TEXT PASSAGE:
◆ ◆ ◆ ◆

2010-04-22 Thread Matthias Andree
Am 22.04.2010 14:49, schrieb Diane Bruce:
 On Tue, Apr 20, 2010 at 10:11:24PM -0400, Aryeh M. Friedman wrote:
 I acciddentally rm'ed my /var/db/pkg and want to know is it possible to 
 rgenerate it (I have portmaster and portupgrade installed)
 
 
 You would have to write a script which went through each file in
 /usr/local/bin and /usr/local/lib (mostly sufficient) and examined
 every single pkg-plist looking for the corresponding file. Then you
 know what port the file was generated by. Needless to say, this would
 be somewhat horrible. 

Diane,

it's not *that* bad. Consider this algorithm:

1. scan for files under /usr/local/{bin,include,lib,libexec,sbin} and sort or
hash the list - perhaps guess just a port name from an executable in 
/usr/local/bin

2. Repeat:

  2.1 use the next file from the list and search for it
  2.2 once you have a port name for this file, obtain the packing list and
remove it from the file list in 1. This cuts down the list from 1 quite a bit.

◆ ◆ ◆ ◆

Data pulled from a collection:
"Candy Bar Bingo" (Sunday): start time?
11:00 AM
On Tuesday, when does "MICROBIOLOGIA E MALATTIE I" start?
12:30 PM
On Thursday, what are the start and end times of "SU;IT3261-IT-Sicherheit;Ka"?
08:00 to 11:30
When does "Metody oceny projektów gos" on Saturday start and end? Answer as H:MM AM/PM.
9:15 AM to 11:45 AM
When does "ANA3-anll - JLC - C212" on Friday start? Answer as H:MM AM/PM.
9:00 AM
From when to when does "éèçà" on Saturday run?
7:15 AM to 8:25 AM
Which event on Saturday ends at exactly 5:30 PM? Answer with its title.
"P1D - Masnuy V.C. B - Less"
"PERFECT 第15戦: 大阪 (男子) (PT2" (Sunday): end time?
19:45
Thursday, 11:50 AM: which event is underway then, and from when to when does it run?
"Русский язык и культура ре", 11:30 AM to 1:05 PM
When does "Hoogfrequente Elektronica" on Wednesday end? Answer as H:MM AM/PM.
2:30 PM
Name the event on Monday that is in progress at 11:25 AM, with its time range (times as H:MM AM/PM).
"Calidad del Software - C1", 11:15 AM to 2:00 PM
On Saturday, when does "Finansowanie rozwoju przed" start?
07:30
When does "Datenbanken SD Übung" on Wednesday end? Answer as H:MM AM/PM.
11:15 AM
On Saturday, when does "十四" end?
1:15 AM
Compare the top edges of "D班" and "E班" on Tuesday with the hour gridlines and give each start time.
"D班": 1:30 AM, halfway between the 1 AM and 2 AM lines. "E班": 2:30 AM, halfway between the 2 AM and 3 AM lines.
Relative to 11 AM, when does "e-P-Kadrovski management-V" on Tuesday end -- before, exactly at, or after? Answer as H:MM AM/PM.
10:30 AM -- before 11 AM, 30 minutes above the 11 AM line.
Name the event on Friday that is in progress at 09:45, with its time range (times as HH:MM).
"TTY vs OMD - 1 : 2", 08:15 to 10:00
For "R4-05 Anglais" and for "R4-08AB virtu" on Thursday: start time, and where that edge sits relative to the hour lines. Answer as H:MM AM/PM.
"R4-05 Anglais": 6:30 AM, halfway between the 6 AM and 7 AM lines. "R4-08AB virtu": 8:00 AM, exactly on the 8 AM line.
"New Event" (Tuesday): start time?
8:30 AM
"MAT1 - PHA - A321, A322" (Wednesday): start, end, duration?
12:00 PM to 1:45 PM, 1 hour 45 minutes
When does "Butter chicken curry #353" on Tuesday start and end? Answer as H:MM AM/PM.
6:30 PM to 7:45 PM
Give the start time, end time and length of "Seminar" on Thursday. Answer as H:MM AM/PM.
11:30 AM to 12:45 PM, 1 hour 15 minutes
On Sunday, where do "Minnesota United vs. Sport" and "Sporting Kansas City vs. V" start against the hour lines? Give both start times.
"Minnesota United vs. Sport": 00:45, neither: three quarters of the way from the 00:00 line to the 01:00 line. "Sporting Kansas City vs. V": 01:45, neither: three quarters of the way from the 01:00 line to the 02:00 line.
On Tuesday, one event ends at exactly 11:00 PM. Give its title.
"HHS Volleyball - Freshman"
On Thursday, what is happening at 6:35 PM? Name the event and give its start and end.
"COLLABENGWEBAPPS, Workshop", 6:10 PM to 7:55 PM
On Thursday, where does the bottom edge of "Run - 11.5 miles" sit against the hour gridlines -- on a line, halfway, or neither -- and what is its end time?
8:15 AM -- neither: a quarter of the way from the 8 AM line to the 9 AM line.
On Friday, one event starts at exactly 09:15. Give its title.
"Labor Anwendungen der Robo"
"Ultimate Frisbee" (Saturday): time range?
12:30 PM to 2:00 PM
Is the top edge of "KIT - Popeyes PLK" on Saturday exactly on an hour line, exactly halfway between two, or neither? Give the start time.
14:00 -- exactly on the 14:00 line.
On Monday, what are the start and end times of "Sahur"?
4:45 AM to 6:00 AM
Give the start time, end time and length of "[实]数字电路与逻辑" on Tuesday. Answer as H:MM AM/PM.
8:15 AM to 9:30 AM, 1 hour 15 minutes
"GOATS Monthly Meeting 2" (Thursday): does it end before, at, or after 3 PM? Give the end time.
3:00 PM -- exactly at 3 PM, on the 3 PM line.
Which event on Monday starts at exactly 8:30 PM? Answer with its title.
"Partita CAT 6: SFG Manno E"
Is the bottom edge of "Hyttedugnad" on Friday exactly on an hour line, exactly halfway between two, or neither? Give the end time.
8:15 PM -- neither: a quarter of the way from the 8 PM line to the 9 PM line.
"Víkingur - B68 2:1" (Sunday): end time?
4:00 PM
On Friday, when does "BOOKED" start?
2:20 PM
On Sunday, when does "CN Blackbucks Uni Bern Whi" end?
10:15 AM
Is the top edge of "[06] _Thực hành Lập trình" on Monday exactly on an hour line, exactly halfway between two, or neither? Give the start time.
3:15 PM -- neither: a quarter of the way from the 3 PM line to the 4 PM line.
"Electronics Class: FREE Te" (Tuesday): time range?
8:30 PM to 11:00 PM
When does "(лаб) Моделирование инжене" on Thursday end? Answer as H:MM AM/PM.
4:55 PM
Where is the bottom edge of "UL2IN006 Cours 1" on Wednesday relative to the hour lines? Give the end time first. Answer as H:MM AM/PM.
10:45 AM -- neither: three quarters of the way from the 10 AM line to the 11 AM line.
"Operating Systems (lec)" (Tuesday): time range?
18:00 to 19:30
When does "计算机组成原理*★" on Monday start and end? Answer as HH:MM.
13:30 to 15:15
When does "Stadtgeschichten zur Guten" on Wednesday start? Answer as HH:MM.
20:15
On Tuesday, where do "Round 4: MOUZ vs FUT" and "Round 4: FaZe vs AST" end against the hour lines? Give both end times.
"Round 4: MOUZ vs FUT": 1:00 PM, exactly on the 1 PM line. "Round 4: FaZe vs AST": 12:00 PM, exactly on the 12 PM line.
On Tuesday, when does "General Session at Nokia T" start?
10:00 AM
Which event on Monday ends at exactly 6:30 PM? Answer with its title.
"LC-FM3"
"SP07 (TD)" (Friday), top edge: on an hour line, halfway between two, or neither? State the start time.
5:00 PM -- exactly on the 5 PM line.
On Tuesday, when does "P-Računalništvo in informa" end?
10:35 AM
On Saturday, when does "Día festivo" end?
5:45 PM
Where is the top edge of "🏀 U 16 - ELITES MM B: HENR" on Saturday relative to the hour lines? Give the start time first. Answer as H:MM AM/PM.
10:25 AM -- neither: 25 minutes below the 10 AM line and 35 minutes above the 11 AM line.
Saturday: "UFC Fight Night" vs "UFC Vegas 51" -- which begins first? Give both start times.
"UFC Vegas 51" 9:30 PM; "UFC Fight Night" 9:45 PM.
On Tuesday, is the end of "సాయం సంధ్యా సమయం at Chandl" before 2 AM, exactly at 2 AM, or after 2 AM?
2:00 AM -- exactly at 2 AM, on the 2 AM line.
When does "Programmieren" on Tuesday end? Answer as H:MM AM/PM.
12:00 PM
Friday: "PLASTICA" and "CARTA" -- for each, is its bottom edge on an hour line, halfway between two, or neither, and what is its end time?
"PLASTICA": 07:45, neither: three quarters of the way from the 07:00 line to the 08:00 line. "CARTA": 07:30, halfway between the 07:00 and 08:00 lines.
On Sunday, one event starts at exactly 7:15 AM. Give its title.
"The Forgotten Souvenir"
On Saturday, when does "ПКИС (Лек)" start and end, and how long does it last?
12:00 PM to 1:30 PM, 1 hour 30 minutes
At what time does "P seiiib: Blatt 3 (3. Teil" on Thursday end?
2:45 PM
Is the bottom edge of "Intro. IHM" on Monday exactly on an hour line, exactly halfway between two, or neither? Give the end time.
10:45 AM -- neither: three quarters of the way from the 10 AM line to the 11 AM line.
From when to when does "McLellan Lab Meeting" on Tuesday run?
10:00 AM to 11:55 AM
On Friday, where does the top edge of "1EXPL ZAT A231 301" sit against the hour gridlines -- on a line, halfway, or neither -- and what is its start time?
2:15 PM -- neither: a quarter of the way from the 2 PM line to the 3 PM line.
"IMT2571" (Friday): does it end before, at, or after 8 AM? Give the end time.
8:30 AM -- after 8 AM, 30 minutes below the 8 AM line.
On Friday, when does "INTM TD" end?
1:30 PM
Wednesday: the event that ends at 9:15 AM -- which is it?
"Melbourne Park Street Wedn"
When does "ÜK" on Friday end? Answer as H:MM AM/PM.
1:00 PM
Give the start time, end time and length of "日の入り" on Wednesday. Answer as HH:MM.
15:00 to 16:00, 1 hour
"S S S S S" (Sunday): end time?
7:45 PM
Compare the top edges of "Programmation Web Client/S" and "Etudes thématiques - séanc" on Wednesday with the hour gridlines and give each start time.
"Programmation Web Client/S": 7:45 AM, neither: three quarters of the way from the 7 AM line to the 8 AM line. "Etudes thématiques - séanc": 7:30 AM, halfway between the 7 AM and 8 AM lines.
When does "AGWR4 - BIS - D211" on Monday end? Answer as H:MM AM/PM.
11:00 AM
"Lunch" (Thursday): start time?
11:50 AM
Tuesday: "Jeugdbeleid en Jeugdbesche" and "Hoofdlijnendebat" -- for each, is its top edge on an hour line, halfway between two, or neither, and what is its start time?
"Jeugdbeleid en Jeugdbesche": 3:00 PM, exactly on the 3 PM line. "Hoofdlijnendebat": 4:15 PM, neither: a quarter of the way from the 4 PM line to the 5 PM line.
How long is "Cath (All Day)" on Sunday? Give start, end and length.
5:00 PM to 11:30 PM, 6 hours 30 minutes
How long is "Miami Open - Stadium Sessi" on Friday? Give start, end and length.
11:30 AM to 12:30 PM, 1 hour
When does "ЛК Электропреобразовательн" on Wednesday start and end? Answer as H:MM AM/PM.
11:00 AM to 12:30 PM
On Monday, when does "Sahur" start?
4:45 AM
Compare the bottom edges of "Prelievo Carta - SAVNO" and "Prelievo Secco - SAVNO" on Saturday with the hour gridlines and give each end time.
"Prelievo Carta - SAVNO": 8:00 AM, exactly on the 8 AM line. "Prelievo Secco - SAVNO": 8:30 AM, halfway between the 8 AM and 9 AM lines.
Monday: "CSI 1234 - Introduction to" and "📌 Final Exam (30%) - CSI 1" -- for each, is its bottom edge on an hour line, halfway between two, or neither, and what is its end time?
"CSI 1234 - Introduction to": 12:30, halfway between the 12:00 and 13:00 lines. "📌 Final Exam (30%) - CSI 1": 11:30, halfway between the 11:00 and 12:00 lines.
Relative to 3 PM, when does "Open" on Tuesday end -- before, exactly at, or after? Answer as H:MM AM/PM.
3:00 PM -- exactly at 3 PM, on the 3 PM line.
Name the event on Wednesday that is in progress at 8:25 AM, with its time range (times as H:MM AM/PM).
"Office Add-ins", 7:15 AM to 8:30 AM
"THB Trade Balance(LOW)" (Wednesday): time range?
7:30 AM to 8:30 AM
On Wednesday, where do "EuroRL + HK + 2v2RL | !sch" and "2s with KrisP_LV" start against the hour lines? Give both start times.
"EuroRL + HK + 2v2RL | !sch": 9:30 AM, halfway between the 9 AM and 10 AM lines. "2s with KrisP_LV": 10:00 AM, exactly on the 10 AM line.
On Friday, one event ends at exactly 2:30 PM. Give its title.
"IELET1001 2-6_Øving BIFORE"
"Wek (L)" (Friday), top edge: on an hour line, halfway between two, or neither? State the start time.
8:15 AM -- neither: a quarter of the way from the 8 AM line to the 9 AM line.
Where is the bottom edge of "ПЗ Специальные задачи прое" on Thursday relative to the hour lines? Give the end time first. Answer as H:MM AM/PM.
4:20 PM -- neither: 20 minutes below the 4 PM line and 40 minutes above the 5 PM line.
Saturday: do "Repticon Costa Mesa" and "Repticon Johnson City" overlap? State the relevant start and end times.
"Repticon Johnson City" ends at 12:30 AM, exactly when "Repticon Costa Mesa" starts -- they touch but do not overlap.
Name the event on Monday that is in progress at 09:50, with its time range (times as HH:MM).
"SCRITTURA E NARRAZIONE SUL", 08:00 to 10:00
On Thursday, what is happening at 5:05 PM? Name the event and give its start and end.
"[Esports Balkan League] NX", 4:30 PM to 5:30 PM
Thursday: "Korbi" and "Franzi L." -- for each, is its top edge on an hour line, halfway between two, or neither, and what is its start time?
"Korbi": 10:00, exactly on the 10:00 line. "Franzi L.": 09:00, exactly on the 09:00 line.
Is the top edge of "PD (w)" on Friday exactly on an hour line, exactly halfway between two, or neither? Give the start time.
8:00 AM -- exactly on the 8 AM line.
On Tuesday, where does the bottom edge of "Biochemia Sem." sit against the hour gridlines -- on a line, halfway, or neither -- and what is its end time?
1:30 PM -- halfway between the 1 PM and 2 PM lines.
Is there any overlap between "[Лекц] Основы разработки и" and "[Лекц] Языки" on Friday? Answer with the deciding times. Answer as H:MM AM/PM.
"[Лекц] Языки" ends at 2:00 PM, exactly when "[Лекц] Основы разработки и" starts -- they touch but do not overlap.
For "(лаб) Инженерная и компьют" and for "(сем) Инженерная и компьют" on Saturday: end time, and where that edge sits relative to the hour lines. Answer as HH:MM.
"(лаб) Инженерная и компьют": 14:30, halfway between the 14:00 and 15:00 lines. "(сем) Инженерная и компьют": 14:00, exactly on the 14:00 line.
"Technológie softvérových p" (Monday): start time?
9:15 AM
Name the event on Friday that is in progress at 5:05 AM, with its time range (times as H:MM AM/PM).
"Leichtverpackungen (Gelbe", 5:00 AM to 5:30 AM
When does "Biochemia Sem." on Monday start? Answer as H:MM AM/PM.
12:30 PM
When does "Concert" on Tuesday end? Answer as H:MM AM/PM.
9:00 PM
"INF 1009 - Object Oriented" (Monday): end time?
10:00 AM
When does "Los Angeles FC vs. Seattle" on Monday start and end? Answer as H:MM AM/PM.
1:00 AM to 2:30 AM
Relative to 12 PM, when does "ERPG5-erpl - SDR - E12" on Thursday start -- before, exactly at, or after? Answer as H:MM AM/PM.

◆ ◆ ◆ ◆

COMPLETE THE FOLLOWING:
1. According to the mailing-list post, what had Aryeh M. Friedman accidentally removed?
2. Quote the rows starting with the line that contains "On Tuesday, where does" and going on through the last row.
The mailing-list post and the rows have no connection to each other.

TASK-BY-TASK OUTPUTS:
1. His /var/db/pkg directory.

2.
On Tuesday, where does the bottom edge of "Biochemia Sem." sit against the hour gridlines -- on a line, halfway, or neither -- and what is its end time?
1:30 PM -- halfway between the 1 PM and 2 PM lines.
Is there any overlap between "[Лекц] Основы разработки и" and "[Лекц] Языки" on Friday? Answer with the deciding times. Answer as H:MM AM/PM.
"[Лекц] Языки" ends at 2:00 PM, exactly when "[Лекц] Основы разработки и" starts -- they touch but do not overlap.
For "(лаб) Инженерная и компьют" and for "(сем) Инженерная и компьют" on Saturday: end time, and where that edge sits relative to the hour lines. Answer as HH:MM.
"(лаб) Инженерная и компьют": 14:30, halfway between the 14:00 and 15:00 lines. "(сем) Инженерная и компьют": 14:00, exactly on the 14:00 line.
"Technológie softvérových p" (Monday): start time?
9:15 AM
Name the event on Friday that is in progress at 5:05 AM, with its time range (times as H:MM AM/PM).
"Leichtverpackungen (Gelbe", 5:00 AM to 5:30 AM
When does "Biochemia Sem." on Monday start? Answer as H:MM AM/PM.
12:30 PM
When does "Concert" on Tuesday end? Answer as H:MM AM/PM.
9:00 PM
"INF 1009 - Object Oriented" (Monday): end time?
10:00 AM
When does "Los Angeles FC vs. Seattle" on Monday start and end? Answer as H:MM AM/PM.
1:00 AM to 2:30 AM
Relative to 12 PM, when does "ERPG5-erpl - SDR - E12" on Thursday start -- before, exactly at, or after? Answer as H:MM AM/PM.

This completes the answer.